【World Topics】エクササイズにもプラセボ効果?
公開日時 2015/03/20 03:50
運動に健康維持効果があることはすでに常識だが、アメリカでは、 運動量を自動測定する小型のセルフモニタリング機器が普及するにつれ、「エクササイズはバイタルサインのひとつ」という意見が医療専門職の間で聞かれるようになってきた。(医療ジャーナリスト 西村由美子)
http://www.wsj.com/articles/doctors-dole-out-prescriptions-for-exercise-1418080961
その結果、最近では、患者の診断・状況にあわせて医師が運動処方をするのが一般的なプロトコルになりつつある。たとえば、Ⅱ型糖尿病の患者には「週4回の軽度から中程度の有酸素運動。週2回、軽度の負荷をかけた筋力トレーニング。いずれも休憩をとりながら行い、運動1時間に対し15グラムの炭水化物の摂取を忘れないこと」、神経症・抑うつ傾向にある患者には「5分程度 から始め、週4回20分から40分程度の有酸素運動を習慣づけること。ヨガや太極拳は神経症に効果がある」という具合だ。
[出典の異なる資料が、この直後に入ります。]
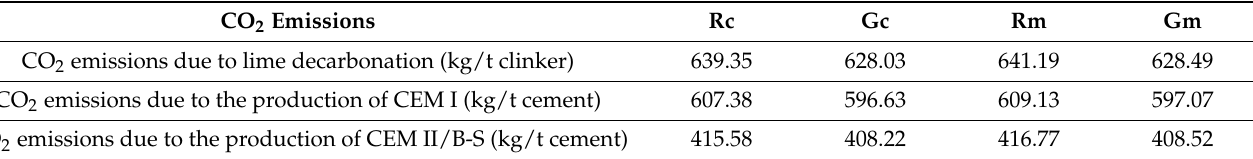
Table 7. Calculated CO 2 emissions associated with clinker and cement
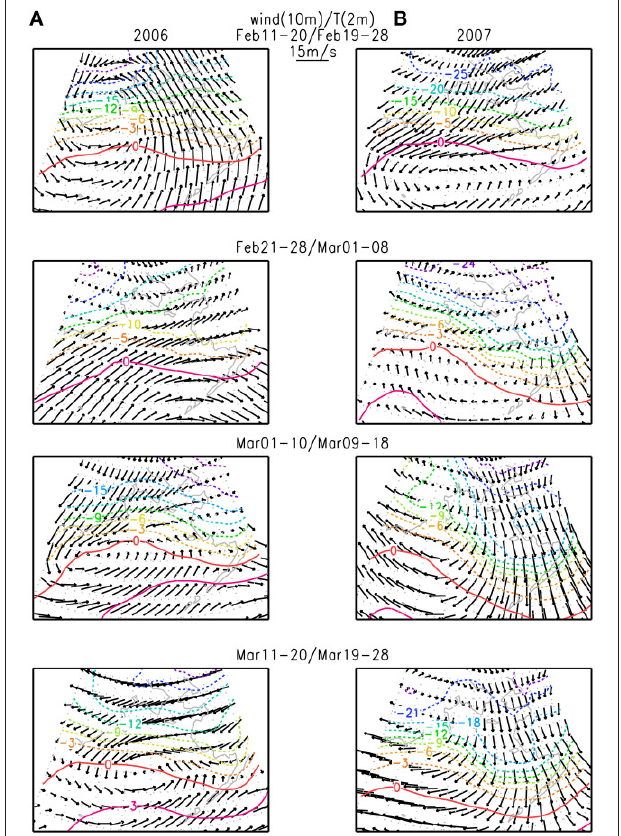
FIGURE 11 | Surface (10 m) winds (vector, scale at top-middle) and surface (2 m) air temperature (contour, interval: 3 ◦ C) in 2006 (A, left) and 2007 (B, right) during February 11–20, February 21–28, March 1–10, and March 11–20 for winds and during February 19–28, March 1–8, March 9-18, and March 19–28 for air temperature.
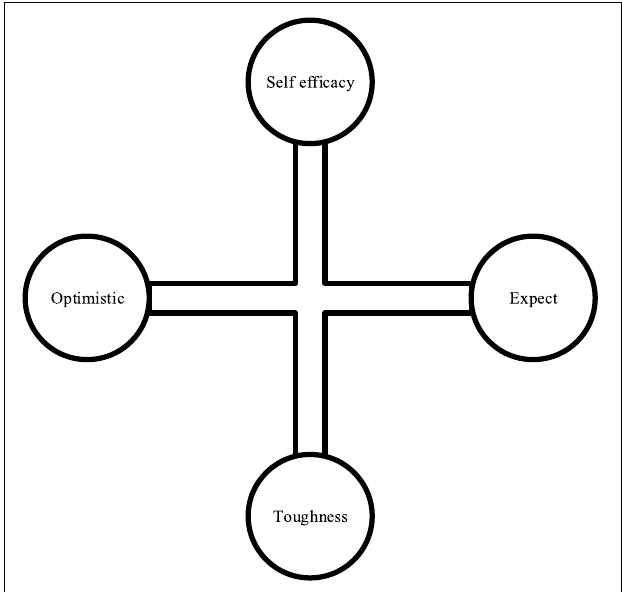
FIGURE 1 | Dimensions of entrepreneurial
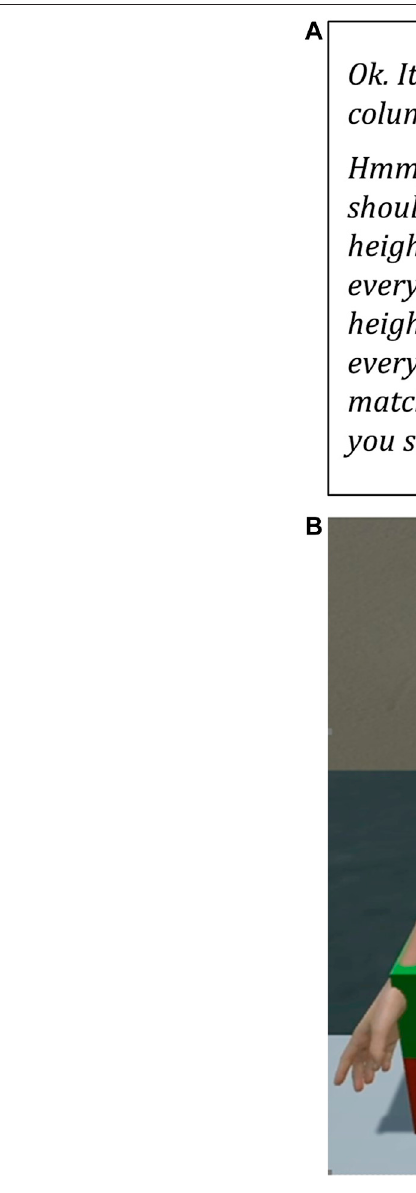
FIGURE2| Unduedistraction:EarlyversionsoftwodifferentCwCsystemsdemonstratenegativeexamplesofHallmarkHE-4: Themachinecommunicateswithout creatingunduedistraction . (A) Adistracting(hardtounderstand)machine-generateddescriptionofaconstraintlearnedbyanearlyversionoftheCABOTsystem(Perera et al., 2018). (B) A distracting (physically impossible) machine-generated visualization in an early version of the Diana system (Pustejovsky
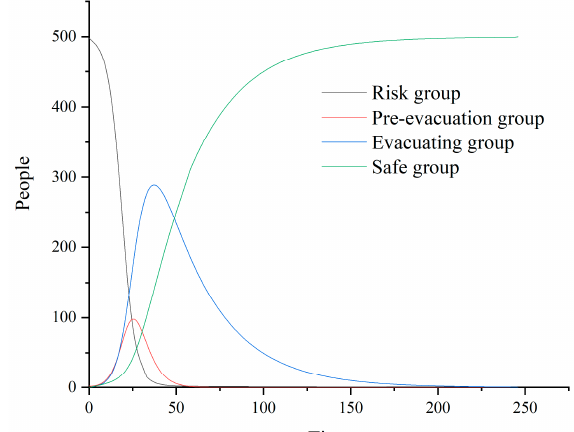
Figure 6. Graph of changes in numbers by group.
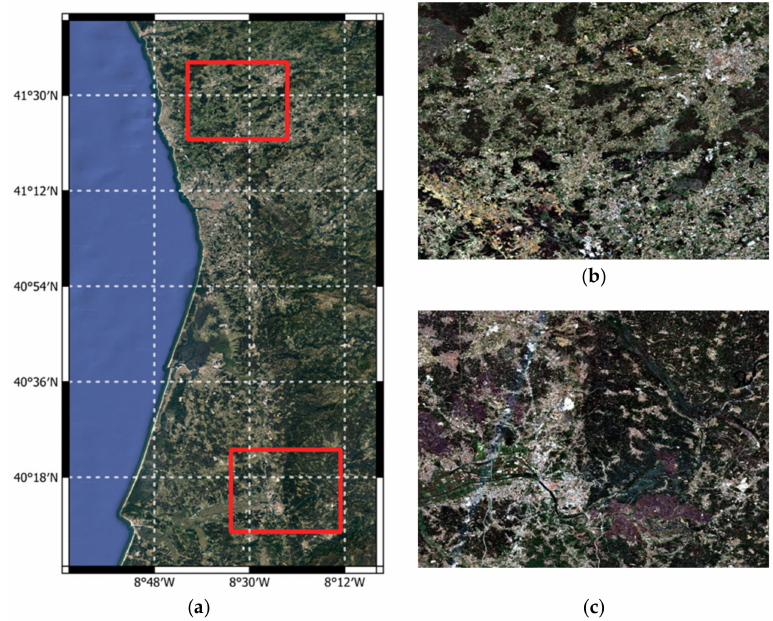
Figure 11. Portugal test sites. ( a ) Used polygons around the cities of Braga (top rectangle) and Coimbra (bottom rectangle) with a Google Earth background. ( b ) S2 image of the Braga site. ( c ) S2 image of the Coimbra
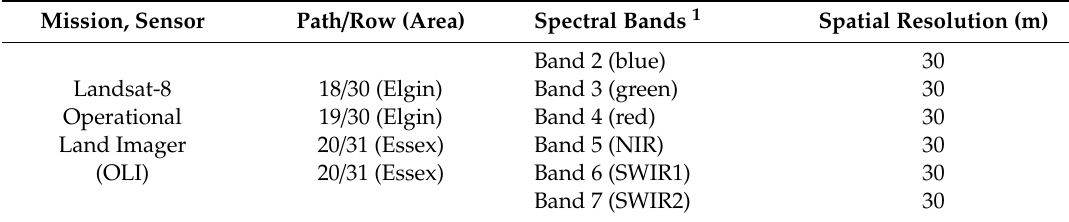
Table 1. Acquisition characteristics and spectral bands of the satellite scenes used in the study. Mission, Sensor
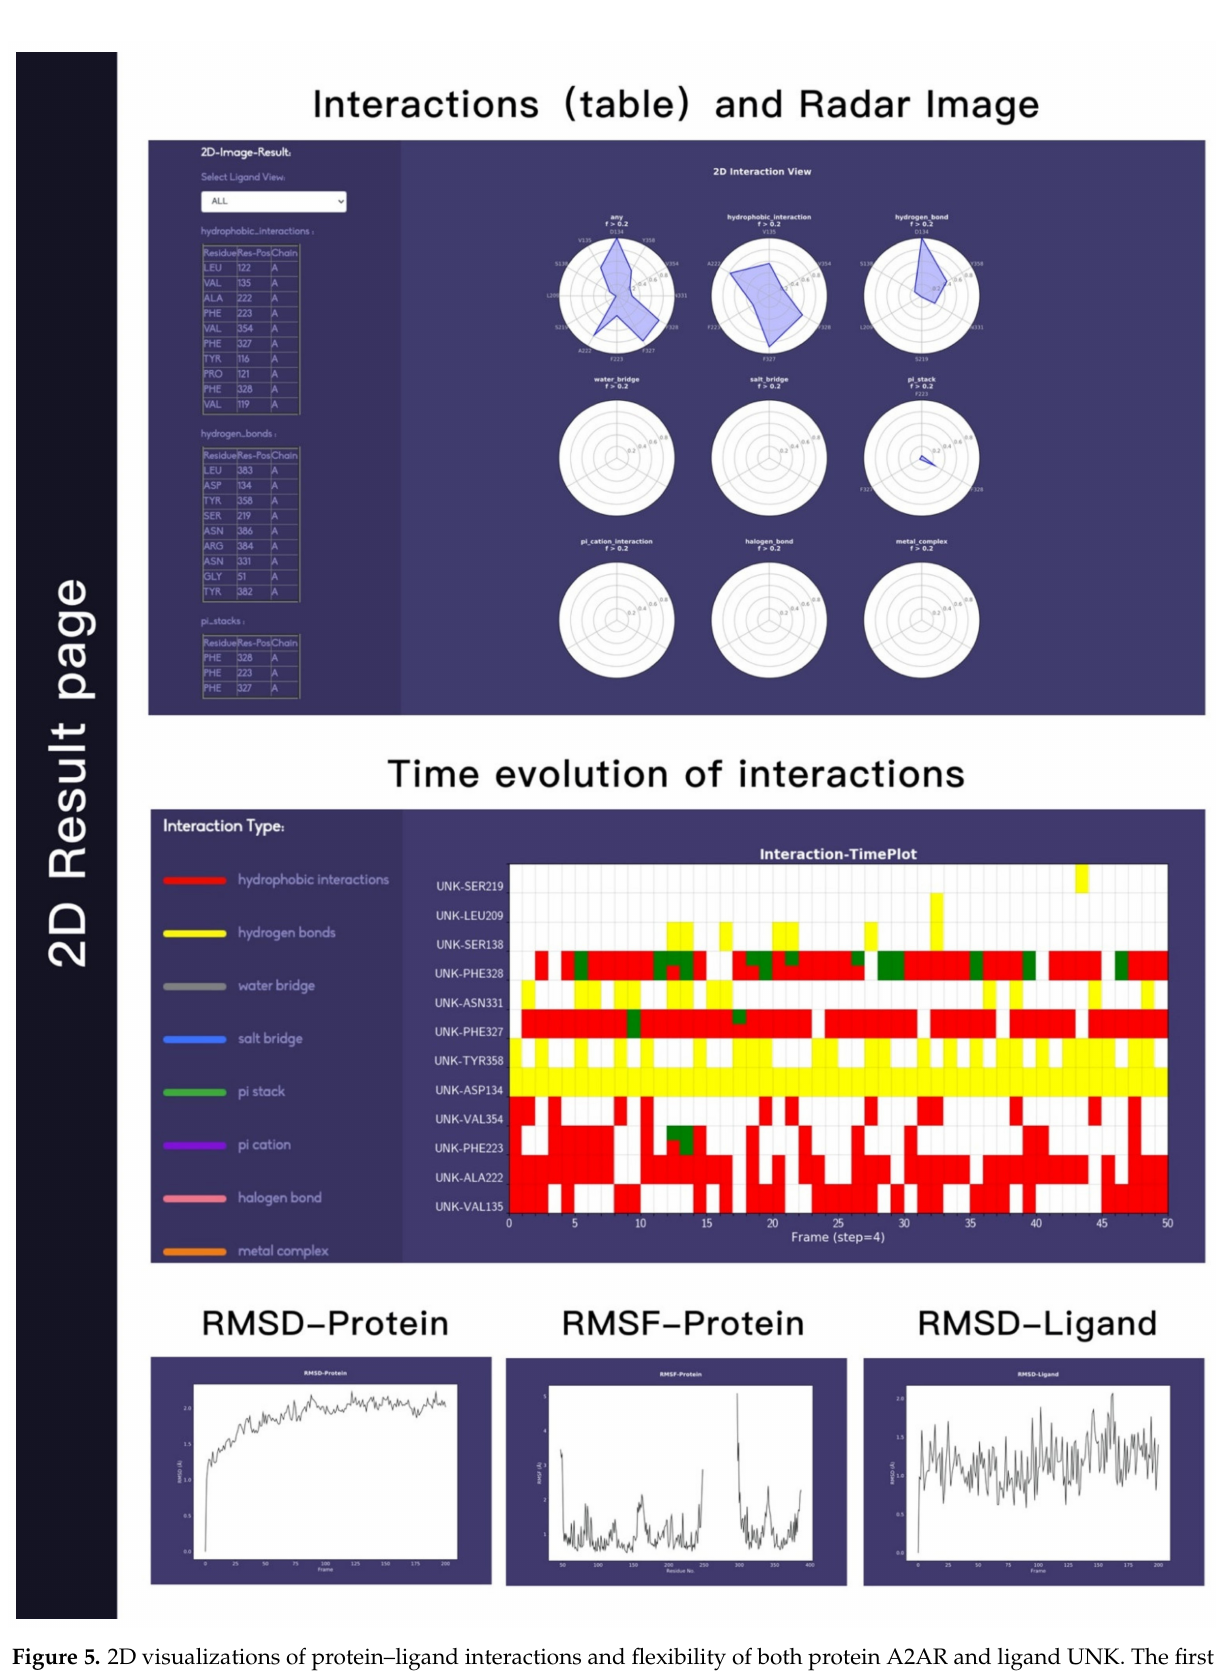
Figure 5. 2D visualizations of protein–ligand interactions and flexibility of both protein A2AR and ligand UNK. The first row mainly displays the interaction in the form of a table and a radar chart. The second row is in the form of a heat map, and the third row is the RMSD and RMSF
一方では、運動にもプラセボ効果があるのではないか?との議論が活発にかわされはじめている。一般に運動の効果だと 評価され、信じられていることは、実は「自分は運動した」と思うことで引き起こされる波及効果ではないのか?という議論である。しかし、運動にプラセボ効果を測定することは容易ではない。改めて言うまでもなく「運動したか、しないか」はあまりも明白であるため、服薬実験でダミー薬を用いるようなブラインド実験は成立しないからだ。
ハーバード大学の研究者グループがホテルの客室係(7ホテルで働く合計84人の女性客室係)を対象に行った実験では、対象を2群に分け、一方には「客室の掃除は優れたエクササイズで運動効果が高い」という情報提供を行い、他方にはそのような情報提供をせず、4週間後に両者を比較したところ、「運動効果がある」と聞かされたグループでは①体重減少、②血圧降下、③体脂肪率減少、④ウェスト—ヒップ比率の拡大などのさまざまな効果が見られ、研究者は運動にも プラセボ効果があると結論している。